Opgaven
(1) Zeg bij elke bewering of ze klopt met de tekst over de grondwaterstandindicator: antwoord ja of nee en citeer de doorslaggevende woorden letterlijk. (a) De maandelijkse peilmetingen worden aangevuld met dagelijkse modelberekeningen voor de afgelopen 30 jaar. (b) Voor het rapport werden 200 meetplaatsen gebruikt. (c) De referentiedatum is 09-11-2020.
(2) Typ uit de tekst over de grondwaterstandindicator alles over vanaf "Grondwaterstandindicator 08-11-2020" tot en met "jaar (meest actueel)'.".

Bestudeerde tekst

════════════════

Grondwaterstandindicator 08-11-2020

  

Info

De grondwaterstandsindicator is gebaseerd op maandelijkse peilmetingen in het primair meetnet door de VMM, SCK en De Watergroep voor freatische peilfilters met continue meetreeksen van minstens 11 jaar. Die maandelijkse peilmetingen worden aangevuld met dagelijkse modelberekeningen voor de afgelopen 30 jaar.

  • Wil je meer informatie over hoe de grondwaterstandindicator, de kaarten en figuren op deze pagina zijn opgesteld? Neem dan zeker een kijkje op de pagina 'Opbouw grondwaterstandindicator ' en naar de algemene pagina  van de grondwaterstandindicator.
  • Wil je de grafieken en cijfers van de meest actuele indicator meteen op kaart bekijken in de DOV-verkenner ? Neem dan een kijkje op de kaartlaag 'Grondwaterstandindicator freatisch grondwater voor de tijd van het jaar (meest actueel)'.
  • Wil je de rapporten van de afgelopen maanden en jaren bekijken, dat kan bij de 'Historische grondwaterstandindicator '. 
  • De actuele waterschaarste- en droogtetoestand in Vlaanderen kan u vinden op www.opdehoogtevandroogte.be.

datum rapport: 09-11-2020
referentiedatum: 08-11-2020
aantal meetplaatsen gebruikt: 151

Absolute vergelijking: Staat het freatisch grondwater hoog of laag (ten opzichte van alle dagelijkse peilen van de afgelopen 30 jaar)?

════════════════

Vastgelegde gegevens
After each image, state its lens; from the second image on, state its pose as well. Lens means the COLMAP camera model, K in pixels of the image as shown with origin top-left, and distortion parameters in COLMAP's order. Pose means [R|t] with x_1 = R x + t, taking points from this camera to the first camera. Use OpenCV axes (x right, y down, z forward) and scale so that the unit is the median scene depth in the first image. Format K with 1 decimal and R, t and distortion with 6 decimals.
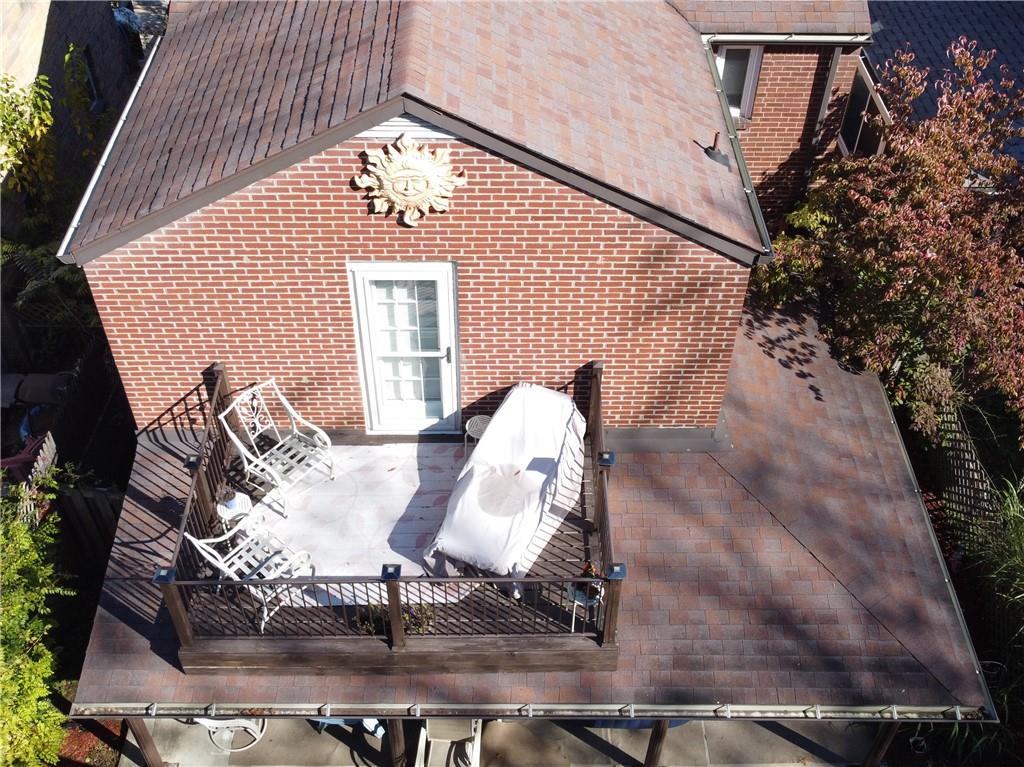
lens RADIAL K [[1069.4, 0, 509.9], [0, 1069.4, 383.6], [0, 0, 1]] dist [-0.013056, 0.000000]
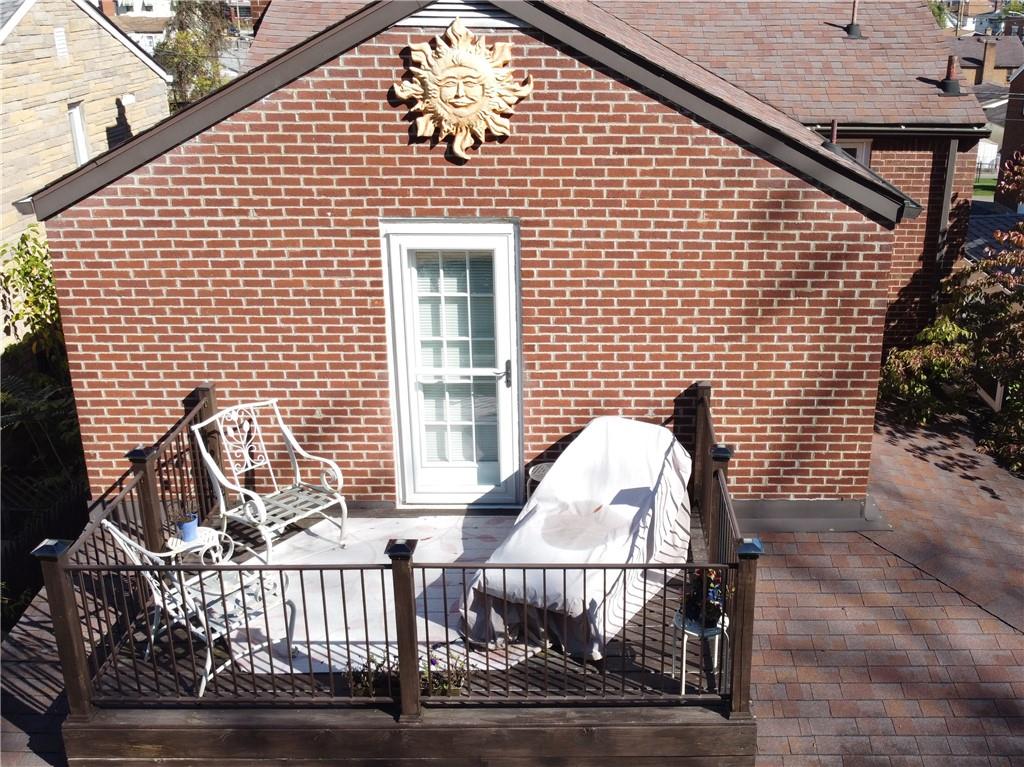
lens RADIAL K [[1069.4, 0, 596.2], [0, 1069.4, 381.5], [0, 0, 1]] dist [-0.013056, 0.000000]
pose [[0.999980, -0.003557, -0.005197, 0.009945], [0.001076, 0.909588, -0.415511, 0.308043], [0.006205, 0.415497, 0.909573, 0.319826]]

════════════════

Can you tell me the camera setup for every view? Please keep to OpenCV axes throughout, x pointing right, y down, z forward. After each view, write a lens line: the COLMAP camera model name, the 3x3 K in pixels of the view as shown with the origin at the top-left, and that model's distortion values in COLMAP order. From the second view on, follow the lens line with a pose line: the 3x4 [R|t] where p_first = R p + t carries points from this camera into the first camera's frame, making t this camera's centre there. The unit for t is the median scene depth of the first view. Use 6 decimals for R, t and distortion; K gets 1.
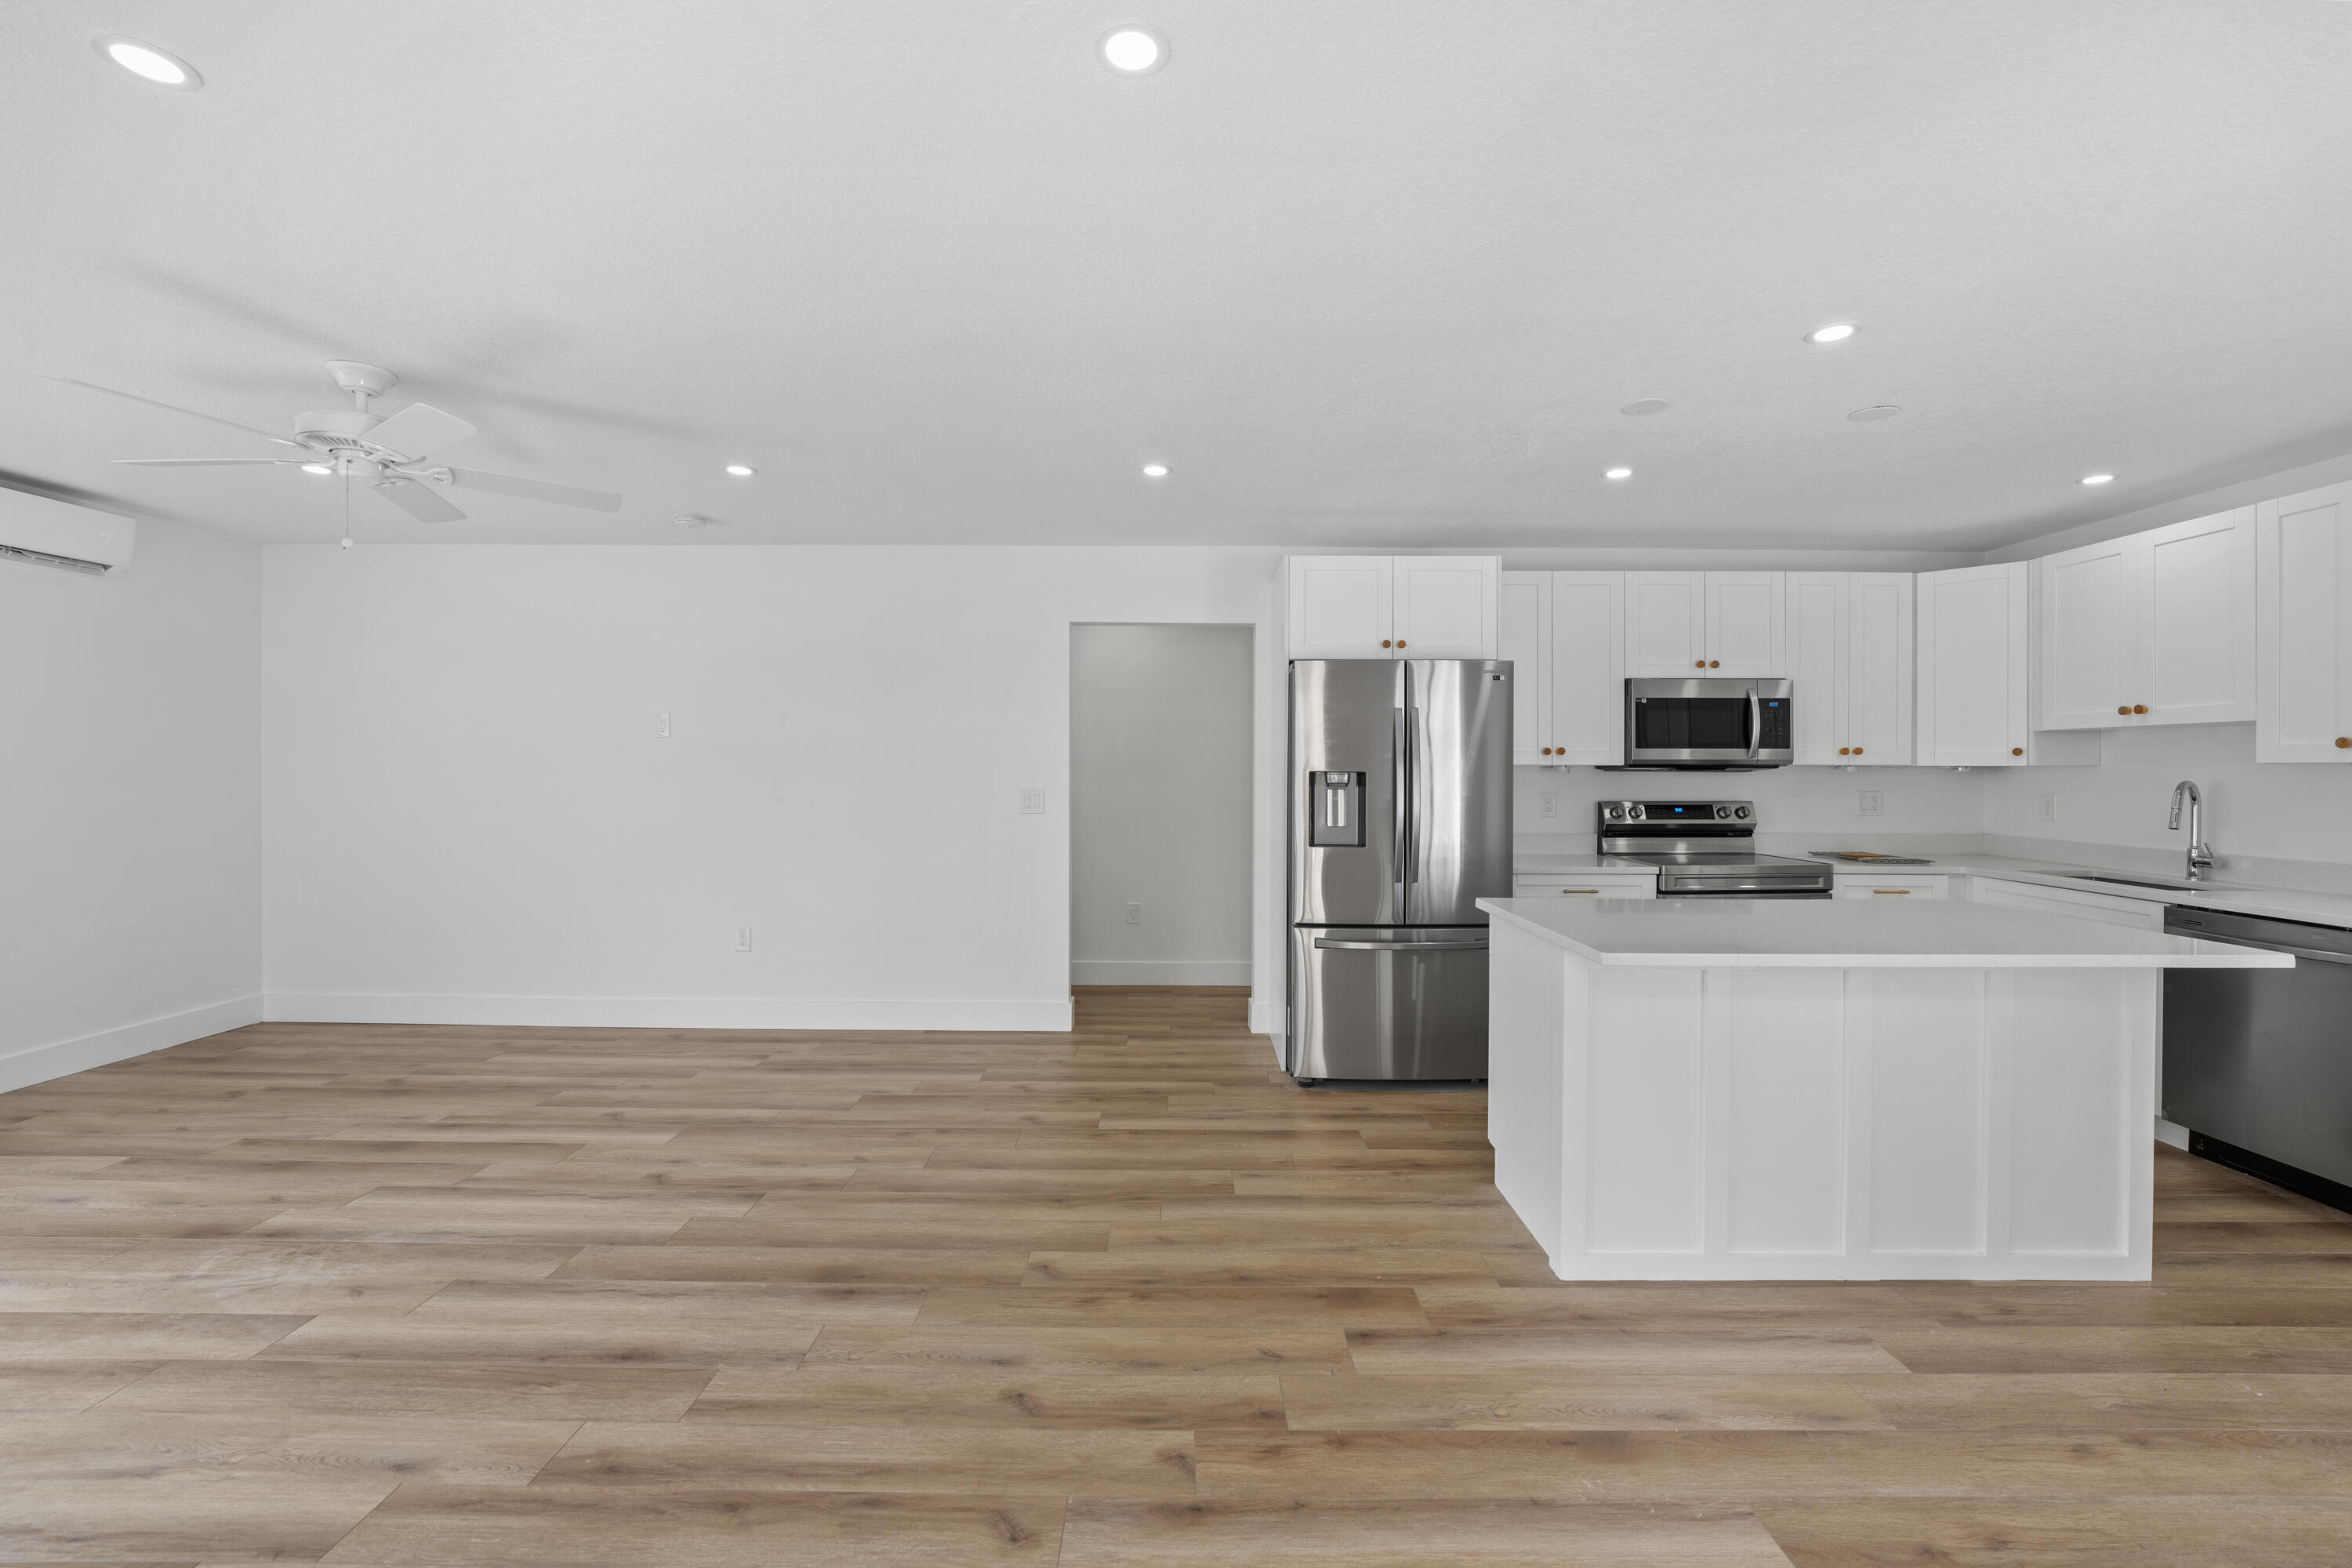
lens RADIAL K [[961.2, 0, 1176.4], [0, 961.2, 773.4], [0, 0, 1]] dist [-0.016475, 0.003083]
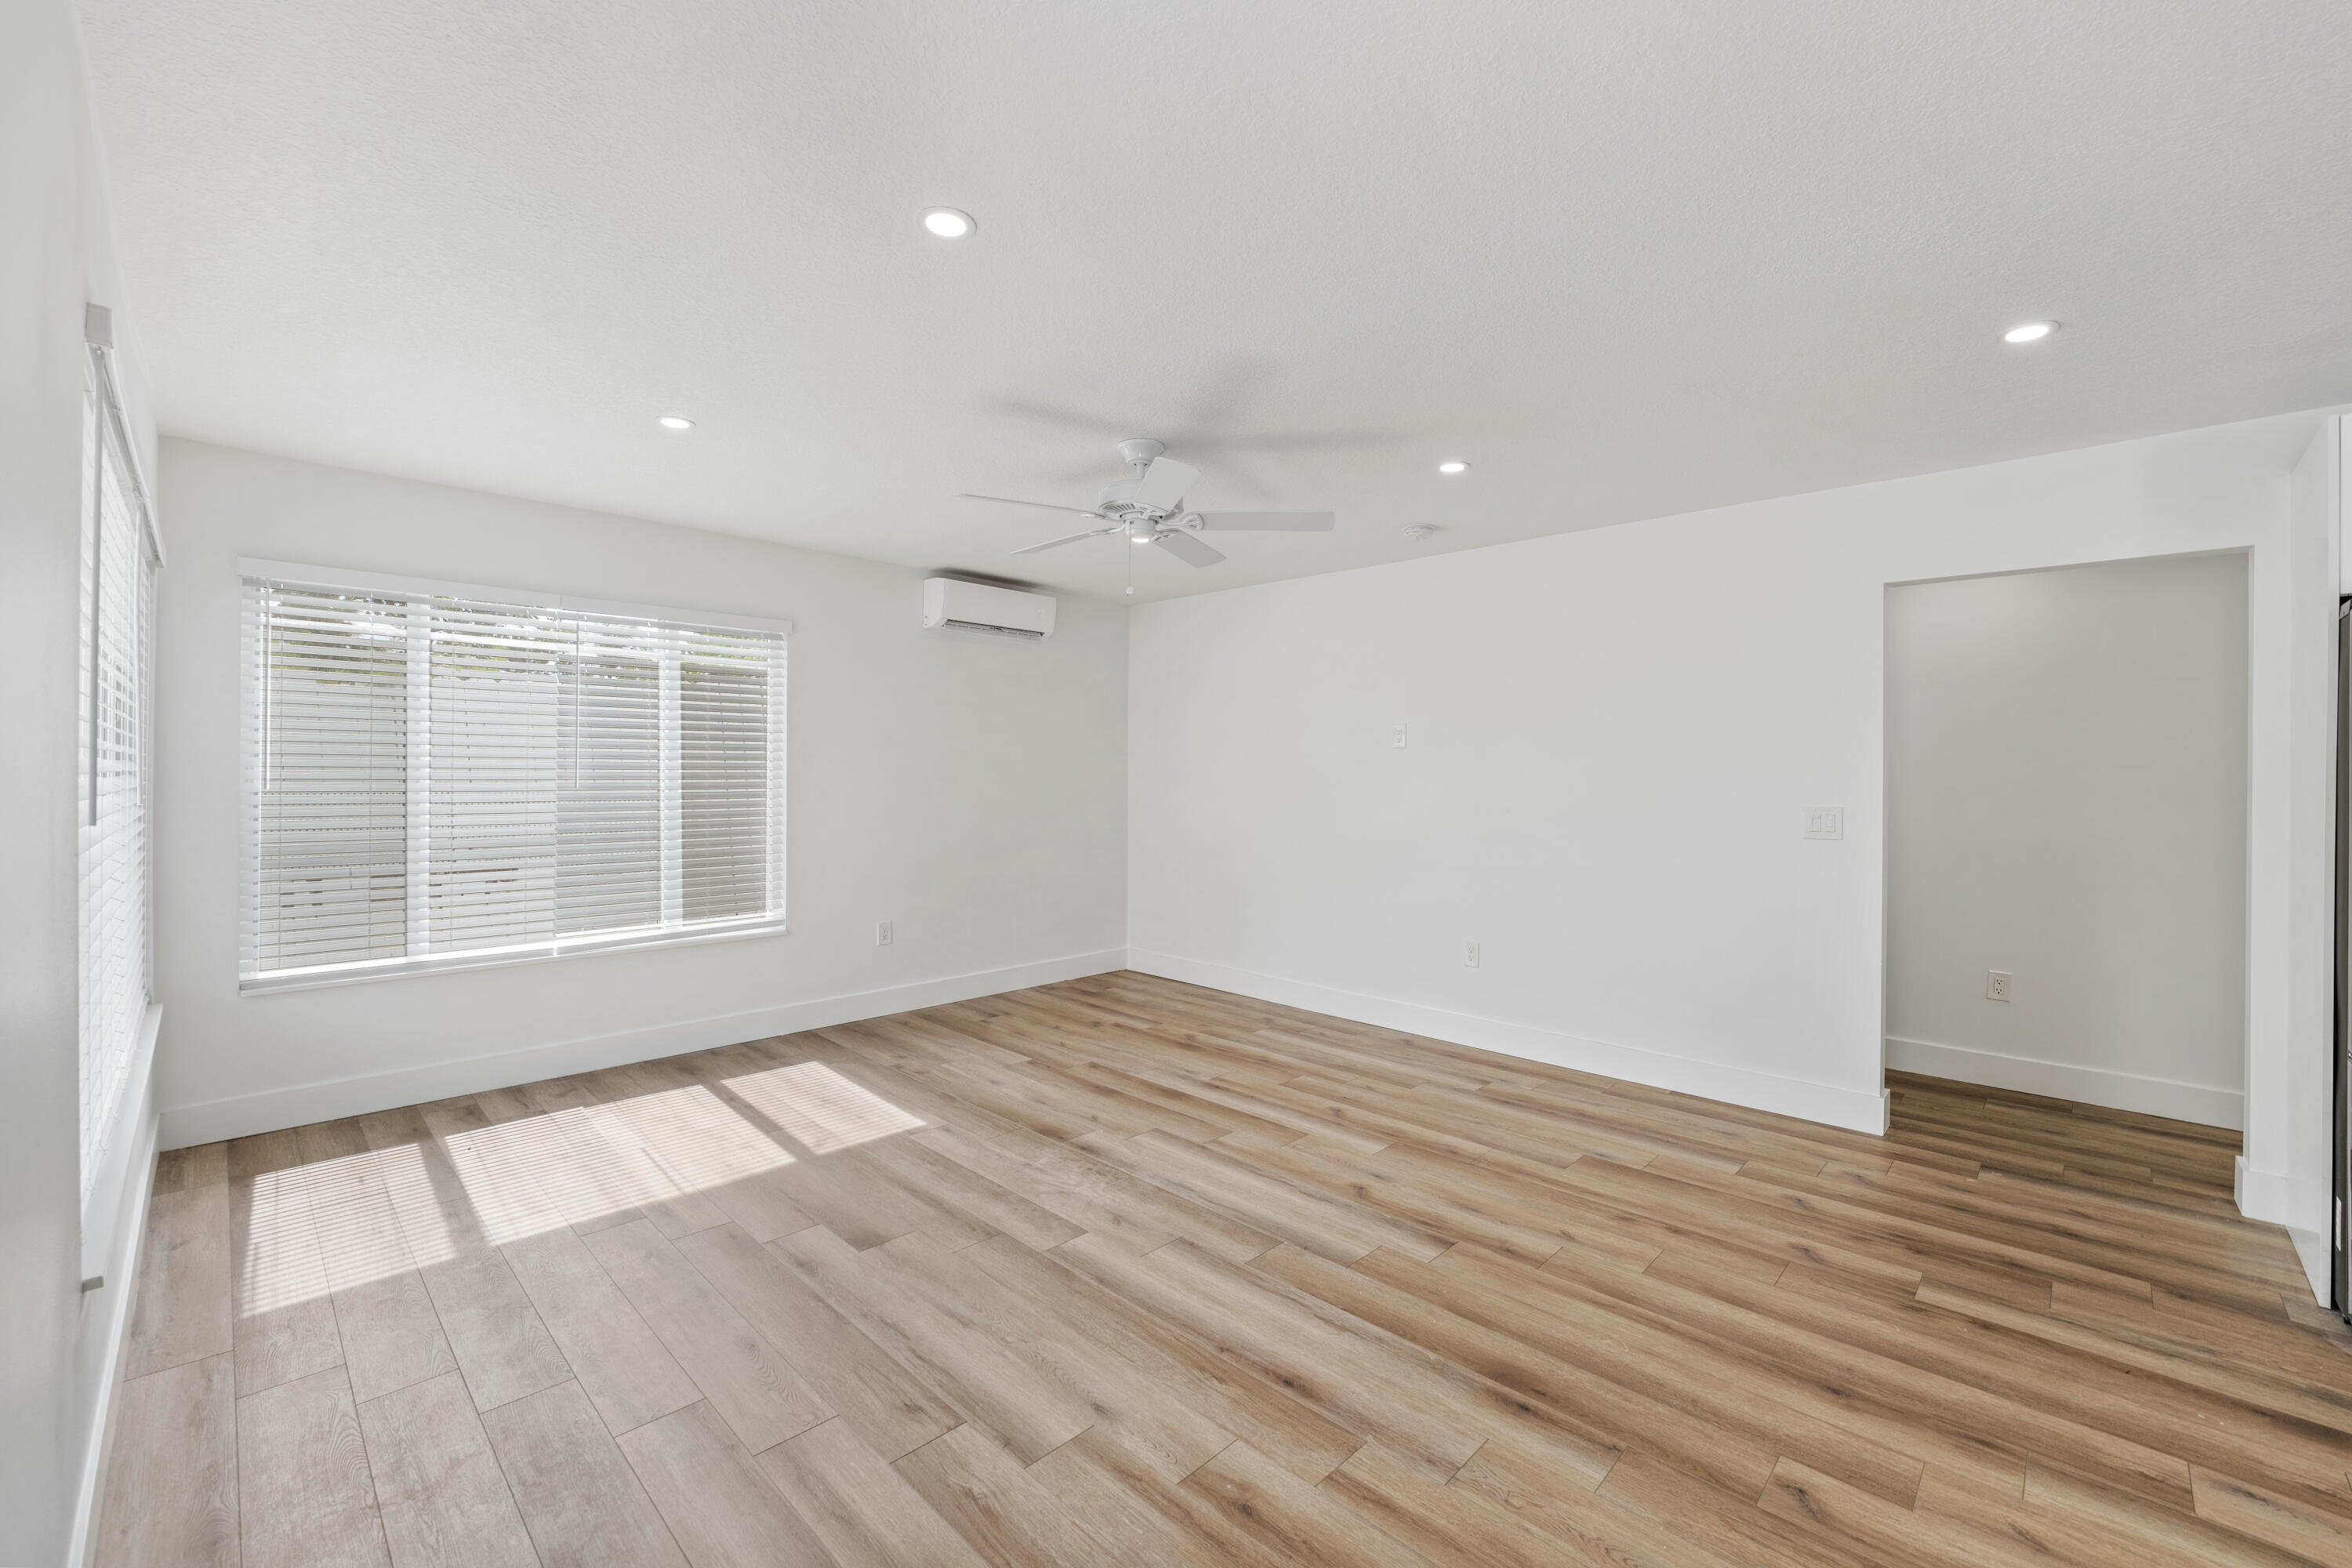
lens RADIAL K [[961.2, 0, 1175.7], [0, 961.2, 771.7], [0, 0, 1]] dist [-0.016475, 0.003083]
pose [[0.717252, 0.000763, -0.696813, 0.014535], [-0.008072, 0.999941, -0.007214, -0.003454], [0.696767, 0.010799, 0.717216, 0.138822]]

════════════════

Antwoorden
(1)
(a) Ja: "Die maandelijkse peilmetingen worden aangevuld met dagelijkse modelberekeningen voor de afgelopen 30 jaar."
(b) Nee: "aantal meetplaatsen gebruikt: 151"
(c) Nee: "referentiedatum: 08-11-2020"

(2)
Grondwaterstandindicator 08-11-2020

  

Info

De grondwaterstandsindicator is gebaseerd op maandelijkse peilmetingen in het primair meetnet door de VMM, SCK en De Watergroep voor freatische peilfilters met continue meetreeksen van minstens 11 jaar. Die maandelijkse peilmetingen worden aangevuld met dagelijkse modelberekeningen voor de afgelopen 30 jaar.

  • Wil je meer informatie over hoe de grondwaterstandindicator, de kaarten en figuren op deze pagina zijn opgesteld? Neem dan zeker een kijkje op de pagina 'Opbouw grondwaterstandindicator ' en naar de algemene pagina  van de grondwaterstandindicator.
  • Wil je de grafieken en cijfers van de meest actuele indicator meteen op kaart bekijken in de DOV-verkenner ? Neem dan een kijkje op de kaartlaag 'Grondwaterstandindicator freatisch grondwater voor de tijd van het jaar (meest actueel)'.